Genes (Basel). 2022 Oct 28;13(11):1970. doi: 10.3390/genes13111970.
This study seeks to investigate distinct signatures and codes within different genomic sequence locations of the human genome. The promoter and other non-coding regions contain sites for the binding of biological particles, for processes such as transcription regulation. The specific rules and sequence codes that govern this remain poorly understood. To derive these (codes), the general designs of sequence are investigated. Genomic signatures are a powerful tool for assessing the general designs of sequence, and cross-comparing different genomic regions for their distinct sequence properties. Through these genomic signatures, the relative non-random properties of sequences are also assessed. Furthermore, a binary components analysis is carried out making use of information theory ideas, to study the RY (purine/pyrimidine), WS (weak/strong) and KM (keto/amino) signatures in the sequences. From this comparison, it is possible to identify the relative importance of these properties within the various protein-coding and non-coding genomic locations. The results show that coding DNA has a strongly non-random WS signature, which reflects the genetic code, and the hydrogen-bond base pairing of codon-anti-codon interactions. In contrast, non-coding locations, such as the promoter, contain a distinct genomic signature. A prominent feature throughout non-coding DNA is a highly non-random RY signature, which is very different in nature to coding DNA, and suggests a structural-based RY code. This marks progress towards deciphering the unknown code(s) in non-protein-coding DNA, and a further understanding of the coding DNA. Additionally, it unravels how DNA carries information. These findings have implications for the most fundamental principles of biology, including knowledge of gene regulation, development and disease.

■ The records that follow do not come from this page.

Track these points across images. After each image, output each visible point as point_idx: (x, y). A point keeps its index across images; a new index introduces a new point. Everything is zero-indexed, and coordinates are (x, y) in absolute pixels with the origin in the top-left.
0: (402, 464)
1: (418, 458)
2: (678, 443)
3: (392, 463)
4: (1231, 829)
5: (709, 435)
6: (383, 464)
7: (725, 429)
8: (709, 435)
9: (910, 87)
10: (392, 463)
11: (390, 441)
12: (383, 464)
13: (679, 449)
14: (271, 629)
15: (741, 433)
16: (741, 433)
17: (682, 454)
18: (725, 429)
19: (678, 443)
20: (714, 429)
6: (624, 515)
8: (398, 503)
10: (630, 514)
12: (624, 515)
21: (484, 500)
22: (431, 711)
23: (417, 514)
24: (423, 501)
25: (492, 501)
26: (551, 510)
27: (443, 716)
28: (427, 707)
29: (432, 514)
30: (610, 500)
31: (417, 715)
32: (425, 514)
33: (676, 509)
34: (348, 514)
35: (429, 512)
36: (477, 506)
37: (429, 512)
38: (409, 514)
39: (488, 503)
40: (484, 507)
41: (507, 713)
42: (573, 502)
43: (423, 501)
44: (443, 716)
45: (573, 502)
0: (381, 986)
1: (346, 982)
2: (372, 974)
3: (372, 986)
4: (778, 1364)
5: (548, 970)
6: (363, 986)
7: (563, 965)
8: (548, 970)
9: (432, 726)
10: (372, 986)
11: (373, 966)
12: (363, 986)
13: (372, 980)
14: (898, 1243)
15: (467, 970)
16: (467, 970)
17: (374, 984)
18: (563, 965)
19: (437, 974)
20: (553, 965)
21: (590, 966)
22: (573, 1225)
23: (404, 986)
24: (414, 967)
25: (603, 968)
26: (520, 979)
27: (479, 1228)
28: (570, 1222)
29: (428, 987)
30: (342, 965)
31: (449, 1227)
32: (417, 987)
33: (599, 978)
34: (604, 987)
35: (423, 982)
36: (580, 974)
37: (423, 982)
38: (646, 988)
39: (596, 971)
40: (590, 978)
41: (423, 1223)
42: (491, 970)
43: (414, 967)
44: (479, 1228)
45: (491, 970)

本研究旨在探究人类基因组不同基因组序列位置中的独特特征和编码。启动子和其他非编码区域包含生物粒子结合的位点,用于转录调控等过程。这些过程的具体规则和序列编码仍知之甚少。为了得出这些(编码),研究了序列的一般设计。基因组特征是评估序列一般设计的有力工具,并对不同基因组区域进行比较,以研究其独特的序列特性。通过这些基因组特征,还评估了序列的相对非随机特性。此外,还利用信息论思想进行了二进制分量分析,以研究序列中的 RY(嘌呤/嘧啶)、WS(弱/强)和 KM(酮/氨基)特征。通过这种比较,可以确定这些特性在各种蛋白质编码和非编码基因组位置中的相对重要性。结果表明,编码 DNA 具有强烈的非随机 WS 特征,反映了遗传密码和密码子-反密码子相互作用的氢键碱基配对。相比之下,非编码位置,如启动子,包含独特的基因组特征。非编码 DNA 的一个突出特征是高度非随机的 RY 特征,其性质与编码 DNA 非常不同,这表明存在基于结构的 RY 编码。这标志着在非蛋白编码 DNA 中解码未知编码方面取得了进展,并进一步了解了编码 DNA。此外,它揭示了 DNA 如何携带信息。这些发现对生物学的最基本原则具有重要意义,包括对基因调控、发育和疾病的认识。